Genie,I wasn't speaking of all land in private hands, but was visualizing the kind of land that is on fire right now. Logic dictates that if you don't want your house to burn, you keep the fuel away from it and you don't make it look like fuel to the advancing fire. Even with alternative building materials, some common sense is required.
I oppose building in flood plains the way so many have, and then the continual rebuilding after these places flood so destructively year after year. This is particularly a problem in many prime agricultural areas. I saw a lot of flooding in the Skagit Valley in Washington, but the houses down in there were built on very tall foundations to avoid the problems of flooding. They probably don't build that way any more, just cross their fingers that the levees will hold.
I should note that I live in a flood zone, and pay for flood insurance, but I'm in that marginal area that will probably never actually flood. It got this status when a road and bridge were built in such a way (badly) to cause the creek to backup and at one time it did used to tickle the foundations of a couple of the houses on my end of the block. But they rebuilt the bridge and the street and that has ceased to be a problem. I calculated the risk, I had a survey done, I interviewed neighbors and officials and hounded the insurance company for any statistics they could draw upon before making this choice.
There are lots of accounts of people buying "marginal" lands (wetlands, in particular) who cheat and fill them in when no one official is looking and THEN file for permits to build. It happened down the road from my Dad's house, and annoyed the neighbors no end, that the guy who bought the land pulled that fast one. I guess it didn't occur to anyone to report it at the time it was happening.

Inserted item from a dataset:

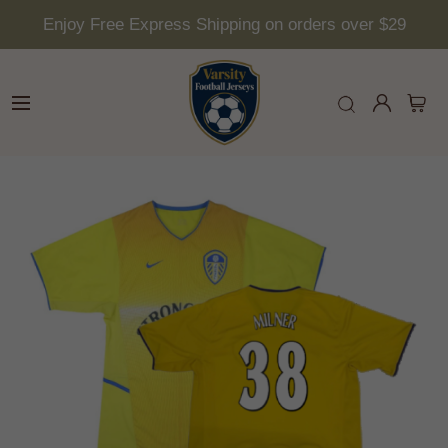
Enjoy Free Express Shipping on orders over $29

A few years ago I almost bought a house on 3/4 acre in the Manzano Mountains, east of Albuquerque. My ex's divorce attorney messed up that purchase, and I'm still mighty sorry that one got away from me. But I knew that every year I'd be out doing my own fire patrol and be ready to set up fire hose or dig a line on little notice. And fall the trees nearest the house. (I used to fight fire with the U.S. Forest Service, so I've had lots of practice.) I had plans to put in a cistern, and to use gray water on the garden. That house would have been a lot riskier proposition than my house on the creek, and it was on land that many consider special, beautifully timbered and in a nice climate. But I'd have taken that risk, because I felt that I could reasonably protect the house should fire threaten.